Mais ainda que a relação com a culinária — e não sem paradoxo num tempo em que se exibe um
gosto generalizado pelos prazeres da boca e em que, na espiral da má alimentação, aumenta o
número de obesos —, a relação com a beleza do corpo e do rosto ilustra o avanço social e
individual dos desejos e dos comportamentos estéticos. Durante milênios, os cuidados
cosméticos não ultrapassaram os limites do mundo da elite social. Somente no século XX é que
se desenvolveu uma industrialização em massa dos produtos de beleza que possibilitaram a
difusão social das práticas de embelezamento. Ao mesmo tempo, o cinema, a imprensa feminina,
a publicidade, a moda, a fotografia propagaram em larguíssima escala os cânones modernos da
beleza, os conselhos e também os sonhos de beleza em todos os grupos sociais. Removendo os
obstáculos tradicionais ao embelezamento de si (classe social, idade, produtos, técnicas
utilizadas, imaginário feminino), nossas sociedades abriram um novo capítulo da história da
beleza feminina: a etapa hipermoderna da beleza, em que nada mais se opõe à sua otimização,
em que a demanda de embelezamento não para de crescer, em que os recursos estéticos
constituem um mercado em expansão contínua. Atualmente, em todas as camadas sociais46 e em
todas as idades47 se desenvolvem as práticas cosméticas, a luta contra o peso e as rugas, a
cirurgia estética, os regimes para emagrecer.

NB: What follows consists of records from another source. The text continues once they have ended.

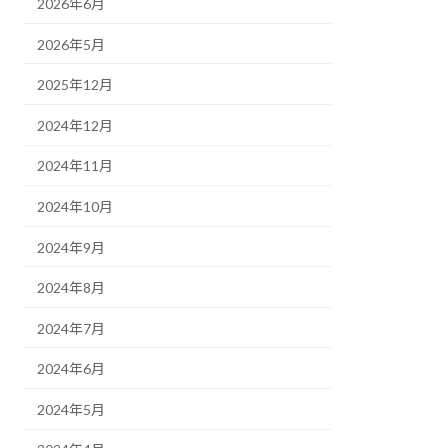
2026年6月
2026年5月
2025年12月
2024年12月
2024年11月
2024年10月
2024年9月
2024年8月
2024年7月
2024年6月
2024年5月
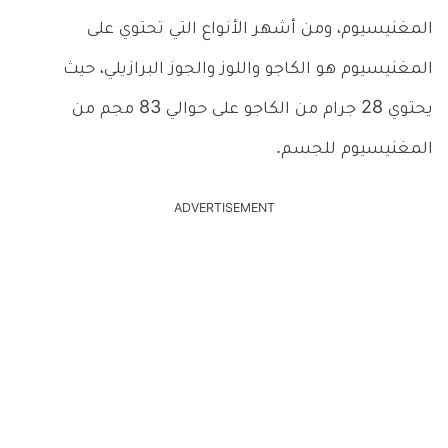
المغنيسيوم، ومن أشهر الأنواع التي تحتوي على
المغنيسيوم هو الكاجو واللوز والجوز البرازيلي، حيث
يحتوي 28 جرام من الكاجو على حوالي 83 مجم من
المغنيسيوم للجسم.
ADVERTISEMENT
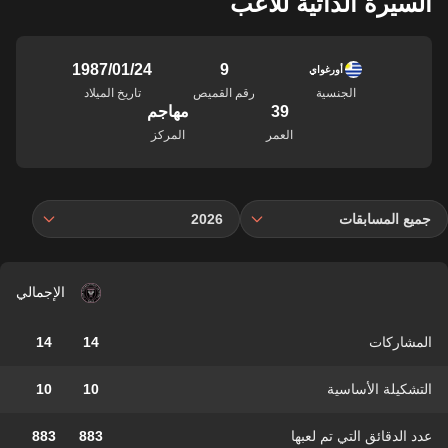
السيرة الذاتية للاعب
9
24‏/01‏/1987
أورغواي
الجنسية
رقم القميص
تاريخ الميلاد
39
مهاجم
العمر
المركز
جميع المسابقات
2026
الإجمالي
المشاركات
14
14
التشكيلة الأساسية
10
10
عدد الدقائق التي تم لعبها
883
883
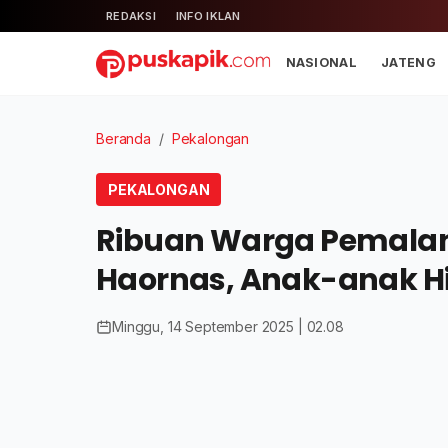
REDAKSI
INFO IKLAN
NASIONAL
JATENG
Beranda
/
Pekalongan
PEKALONGAN
Ribuan Warga Pemala
Haornas, Anak-anak H
Minggu, 14 September 2025 | 02.08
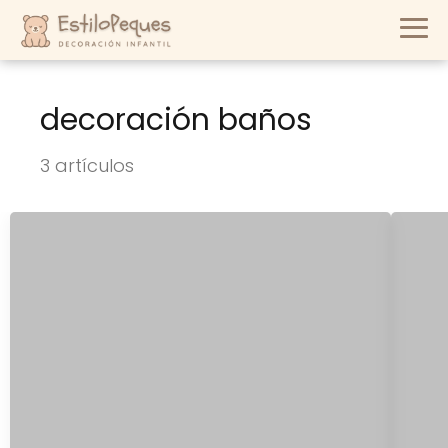
decoración baños
3 artículos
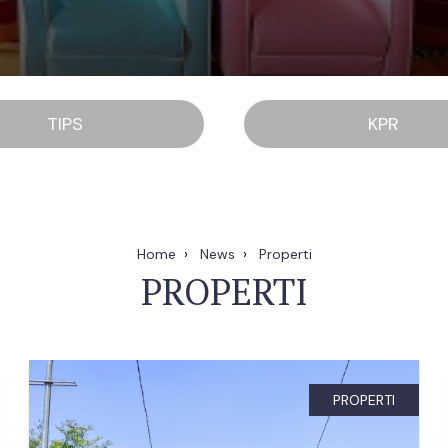
TIPS
KPR
Home
News
Properti
PROPERTI
PROPERTI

O mercado da beleza conhece um avanço
considerável, com produtos cosméticos cada vez mais numerosos, uma cirurgia estética que se
democratiza, ofertas de talassoterapia que se tornam mais acessíveis, spas e institutos de beleza
que se multiplicam.48 Perfumes em quantidade, produtos de maquiagem em todas as faixas de
preço, boom dos itens de cuidados pessoais: é o tempo da superprodução e do superconsumo
estético, das infinitas declinações dos recursos destinados a realçar a beleza dos rostos e dos
corpos, dos jovens e menos jovens. A beleza se tornou um novo Eldorado do capitalismo, ao
mesmo tempo que uma obsessão e uma prática narcísica de massa. Esse superconsumo estético
se vincula manifestamente à nova cultura individualista centrada no hedonismo, no melhor-estar,
na personalização de si. As marcas de cosméticos gabam sua eficácia sob o signo do prazer. O
ditado “é preciso sofrer para ser bela” já perdeu sua aura de verdade, cedendo lugar à exaltação
da qualidade das sensações, da volúpia de cuidar de si mesmo. Trata-se de amar o próprio corpo,
de “reatar com sua sensorialidade” adotando os produtos e as técnicas que convêm à sua
personalidade. Os cuidados estéticos são apresentados como um prazer, e o bem-estar subjetivo
como um meio de embelezamento. Ao mesmo tempo, a profusão dos produtos e das marcas, dos
regimes e atividades de manutenção e de forma possibilitam cada vez mais opções, decisões
individuais, programas à la carte. A hipermodernidade estética coincide com a proliferação da
oferta mercantil, com o supermercado dos produtos e das “receitas” de beleza em concordância
com o aumento das exigências de individualidade e de personalização da imagem de si. Cada
mulher é chamada a valorizar sua beleza singular, a utilizar os produtos “que são a cara” dela, a
adotar o regime ou as atividades correspondentes a seu estilo de vida e à sua morfologia: o
modelo da beleza diretiva, imposta de fora para dentro, é suplantado por um ideal plural,
expressivo, subjetivizado.49 A beleza consumida entrou em cheio na era democrático-
individualista da superescolha e da personalização.